◆ Work item
Give the records below again exactly, and exclude each picture.

Dataset entries
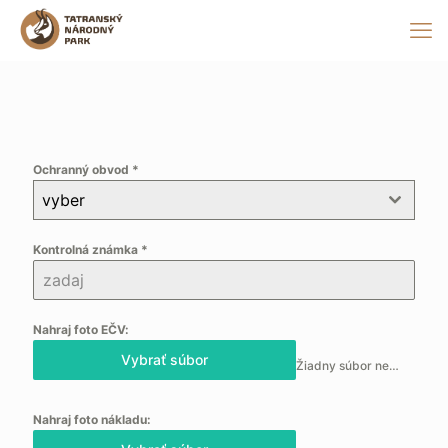
Ochranný obvod
*
vyber
Kontrolná známka
*
Nahraj foto EČV:
Vybrať súbor
Žiadny súbor nebol vybraný
Nahraj foto nákladu:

◆ Output of the task
Ochranný obvod
*
vyber
Kontrolná známka
*
Nahraj foto EČV:
Vybrať súbor
Žiadny súbor nebol vybraný
Nahraj foto nákladu:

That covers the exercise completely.